Recovery on the Ridge

Beinn Edra is not an easy mountain to reach even in good weather. There is no road to the crash site, only a long climb up the eastern flank from Staffin through wet ground and broken basalt. The Inverness-based No. 56 Maintenance Unit was sent in to recover what could be recovered. Working on a steep face in early spring, they wriggled wreckage loose and let it tumble downslope to be collected at the bottom, dodging the rockfalls their own work was triggering. One man was struck by a falling oil cooler and injured. The bodies of the crewmen were brought down first. They were buried temporarily in the United Kingdom, then repatriated as their families requested.
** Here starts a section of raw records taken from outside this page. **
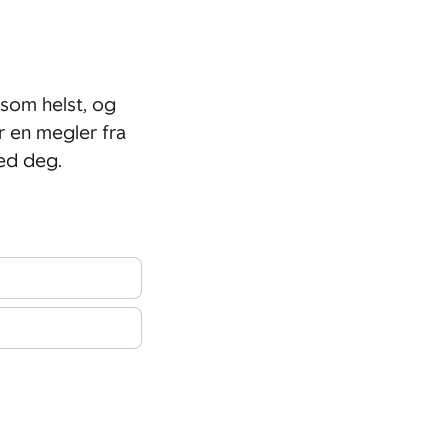
som helst, og
r en megler fra
ed deg.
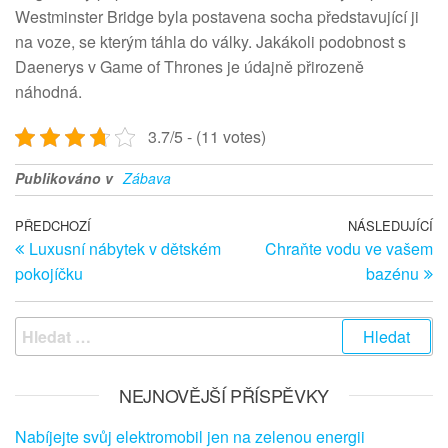
Westminster Bridge byla postavena socha představující ji
na voze, se kterým táhla do války. Jakákoli podobnost s
Daenerys v Game of Thrones je údajně přirozeně
náhodná.
3.7/5 - (11 votes)
Publikováno v
Zábava
Navigace pro příspěvek
Předchozí článek
PŘEDCHOZÍ
NÁSLEDUJÍCÍ
Ná
Luxusní nábytek v dětském
Chraňte vodu ve vašem
pokojíčku
bazénu
Vyhledávání
NEJNOVĚJŠÍ PŘÍSPĚVKY
Nabíjejte svůj elektromobil jen na zelenou energii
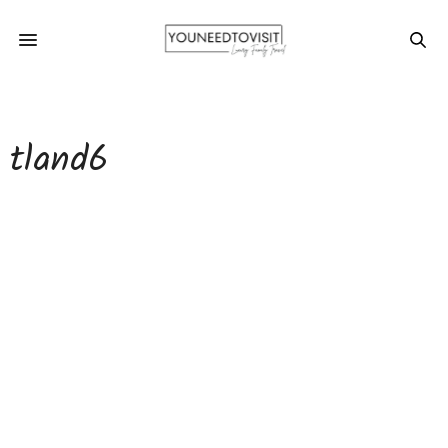
tland6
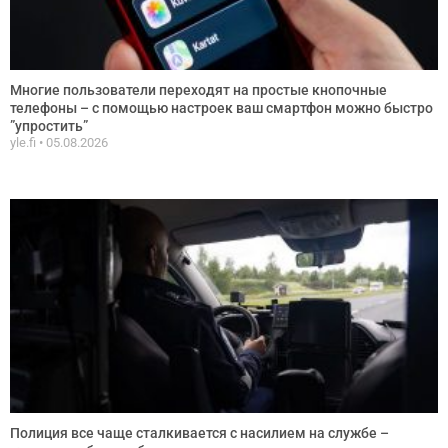
Многие пользователи переходят на простые кнопочные
телефоны – с помощью настроек ваш смартфон можно быстро
”упростить”
yle.fi
05.08.2026
Полиция все чаще сталкивается с насилием на службе –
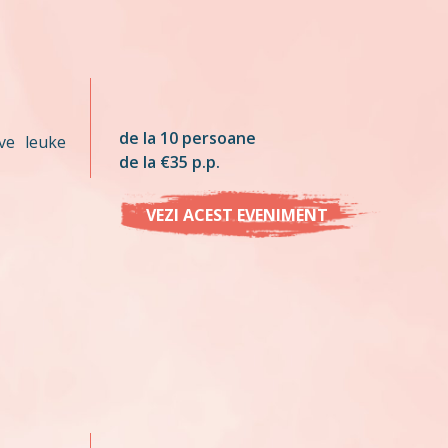
de la 10 persoane
ve leuke
de la €35 p.p.
VEZI ACEST EVENIMENT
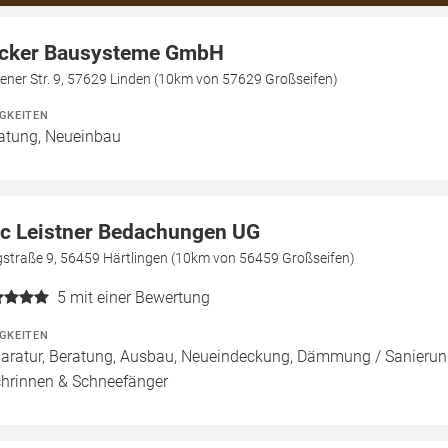
cker Bausysteme GmbH
ener Str. 9, 57629 Linden (10km von 57629 Großseifen)
IGKEITEN
atung, Neueinbau
ic Leistner Bedachungen UG
gstraße 9, 56459 Härtlingen (10km von 56459 Großseifen)
5
mit einer Bewertung
IGKEITEN
aratur, Beratung, Ausbau, Neueindeckung, Dämmung / Sanierung
hrinnen & Schneefänger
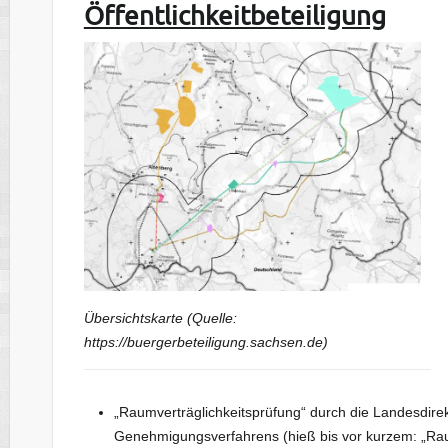
Öffentlichkeitbeteiligung
Übersichtskarte (Quelle:
https://buergerbeteiligung.sachsen.de)
„Raumverträglichkeitsprüfung“ durch die Landesdirektio
Genehmigungsverfahrens (hieß bis vor kurzem: „Rau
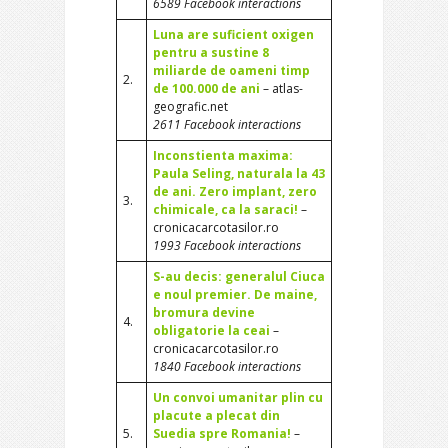
6589 Facebook interactions
Luna are suficient oxigen
pentru a sustine 8
miliarde de oameni timp
2.
de 100.000 de ani
– atlas-
geografic.net
2611 Facebook interactions
Inconstienta maxima:
Paula Seling, naturala la 43
de ani. Zero implant, zero
3.
chimicale, ca la saraci!
–
cronicacarcotasilor.ro
1993 Facebook interactions
S-au decis: generalul Ciuca
e noul premier. De maine,
bromura devine
4.
obligatorie la ceai
–
cronicacarcotasilor.ro
1840 Facebook interactions
Un convoi umanitar plin cu
placute a plecat din
5.
Suedia spre Romania!
–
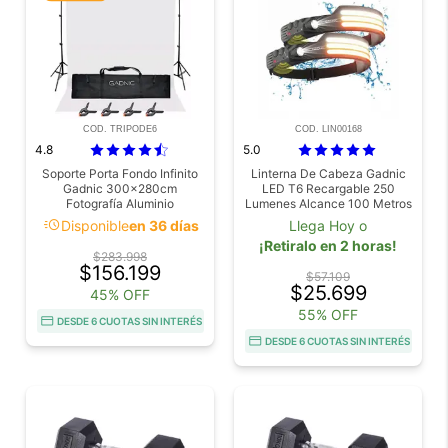
COD. TRIPODE6
COD. LIN00168
4.8
5.0
Soporte Porta Fondo Infinito
Linterna De Cabeza Gadnic
Gadnic 300x280cm
LED T6 Recargable 250
Fotografía Aluminio
Lumenes Alcance 100 Metros
Telescópico Ajustable Bolso
USB IPX4 Bateria 18650
acute
Disponible
en 36 días
Llega Hoy o
¡Retiralo en 2 horas!
$283.998
$156.199
$57.109
$25.699
45% OFF
55% OFF
DESDE 6 CUOTAS SIN INTERÉS
DESDE 6 CUOTAS SIN INTERÉS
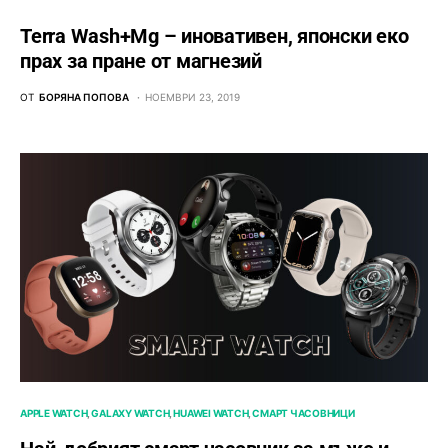
Terra Wash+Mg – иновативен, японски еко
прах за пране от магнезий
ОТ
БОРЯНА ПОПОВА
НОЕМВРИ 23, 2019
APPLE WATCH
GALAXY WATCH
HUAWEI WATCH
СМАРТ ЧАСОВНИЦИ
Four of them - Aldrich, Fahselt, Vaughan and Wilkinson - share a communal grave at Jefferson Barracks National Cemetery in Missouri. Four were buried in their home states. Only Jeanblanc remained in Europe: he lies in the American Military Cemetery at Cambridge, England, among the rows of white markers for Americans who died in the European theatre.

What Staffin Remembers

For decades the crash was a local story, known to Skye hillwalkers who occasionally came across twisted aluminium high on Beinn Edra. In 2015, on the seventieth anniversary, the names of all ten airmen were added to the war memorial in Staffin village - a granite stone that already carried the dead of the Boer War, the First World War and the Second. A plaque was set at the crash site itself. The Skye Ecomuseum, run by Staffin Community Trust, now includes the wreck among the stories it tells about the Trotternish landscape. None of these men was from Skye. None had any reason to know it existed. But Staffin claimed them, the way small places sometimes do when something terrible happens on the hill above them and the only honest response is to refuse to forget.

From the Air

Beinn Edra rises to 2,005 ft / 611 m at 57.59N, 6.26W on the Trotternish escarpment of northern Skye, about 4 nm west of Staffin village. The crash site is on the eastern face. The B-17 was attempting to follow the east coast of Scotland southbound after checking in with RAF Stornoway (now Stornoway Airport, EGPO) approximately 70 nm to the northwest. Nearest ICAO airports today: Inverness (EGPE) 90 nm east, Stornoway (EGPO) 70 nm northwest, Glasgow (EGPF) 150 nm south. Recommended viewing altitude 3000-4000 ft AGL clear of the ridge. Be aware that the Trotternish escarpment generates orographic cloud rapidly - the conditions that killed this crew can re-form in minutes.